Furthermore, Cohen is a Jew — which makes the “our churches” line all the more suspicious.
While Tinker’s ad was pulled from YouTube, it’s unclear whether her campaign has also pulled it from the Memphis airwaves.
The message of the ad is patently ridiculous. Cohen opposed state-sponsored prayer in public schools? Of course he did — he’s a Dem; we support the First Amendment and the separation of church and state. Tinker’s ad, of course, had less to do with civil liberties and more to do with transparent Jew-baiting.
Wait, it gets worse.
Josh Marshall noted:
I should add as background that I know from a very reliable source that Nikki Tinker, the candidate running the ad, has said before large numbers of supporters that she planned to make Cohen’s non-embrace of Christianity (i.e., he’s Jewish) a key part of her campaign. And I’m given to understand that this aspect of her campaign is widely understood in Dem circles in DC.

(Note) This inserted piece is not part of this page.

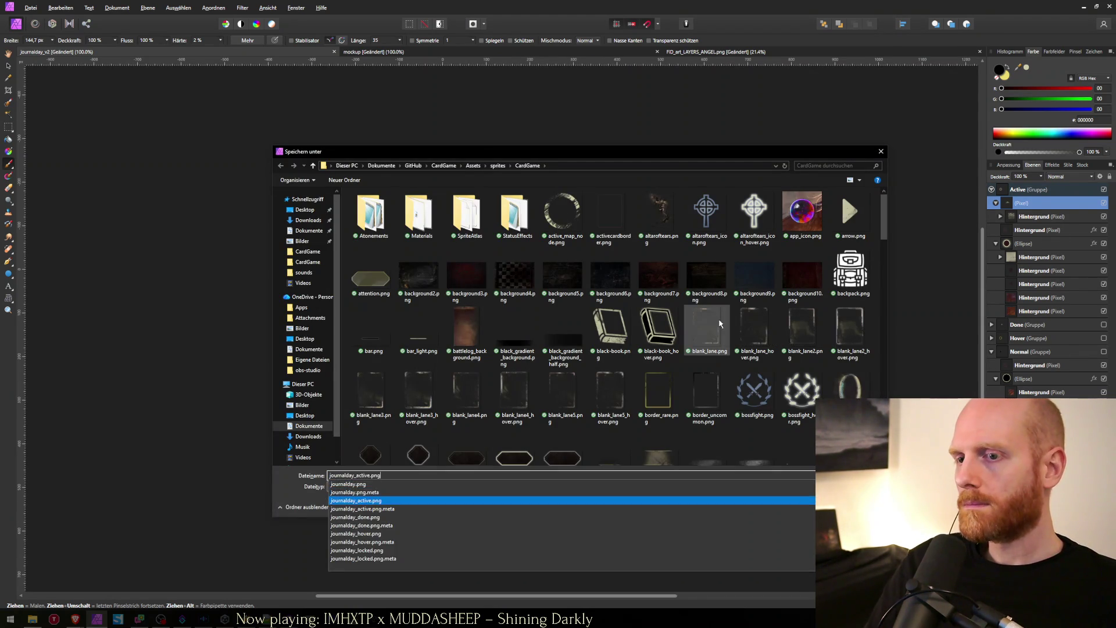
key(Return)
key(Return)
key(alt+Tab)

All the more reason for Dems to condemn it. There’s never any reason for a candidate to stoop to this level; for a Democrat to do it is truly outrageous. Why did Emily’s List throw its support to Tinker, and stand by her after her attacks?

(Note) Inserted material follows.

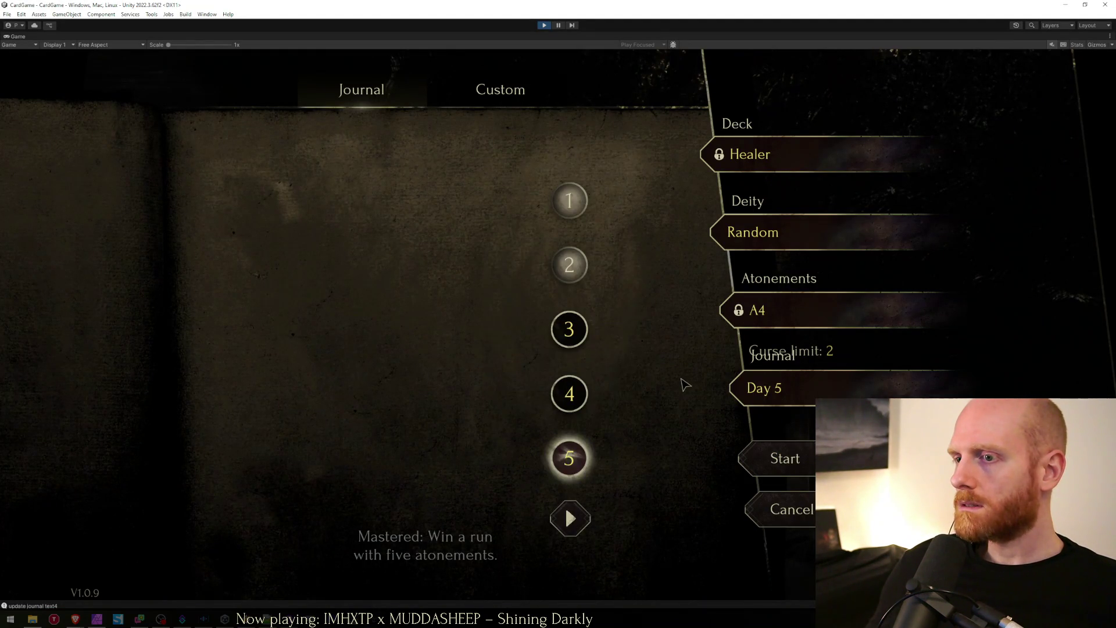
key(alt+Tab)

And if this were the only offensive ad in the campaign, it would be bad enough. But it’s not.
In the culmination of a racially fraught Congressional campaign in Memphis, a black candidate is linking her liberal-leaning white primary opponent in Thursday’s contest, Representative Steve Cohen, to the Ku Klux Klan in a television advertisement. […]
The advertisement for the challenger, Nikki Tinker, juxtaposes Mr. Cohen’s picture with that of a hooded Klansman, and criticizes Mr. Cohen for voting against renaming a park in Memphis currently named for the Confederate general Nathan Bedford Forrest, a Ku Klux Klan founder.
“This makes you wonder,” a black former county commissioner, Walter Bailey, says in the advertisement. “Who is the real Steve Cohen?”
The brief television spot has provoked an uproar in the already heated primary campaign, with supporters of Mr. Cohen — known for his support of civil rights measures in a long career in the Tennessee legislature — saying it crossed the line.
Though the city’s newspaper, The Memphis Commercial Appeal, denounced the advertisement as a “smear,” the campaign of Ms. Tinker, a corporate lawyer, defended it as legitimate. On Saturday, several prominent black leaders in Memphis, including ministers, officials and activists, held a news conference to speak out against the advertisement.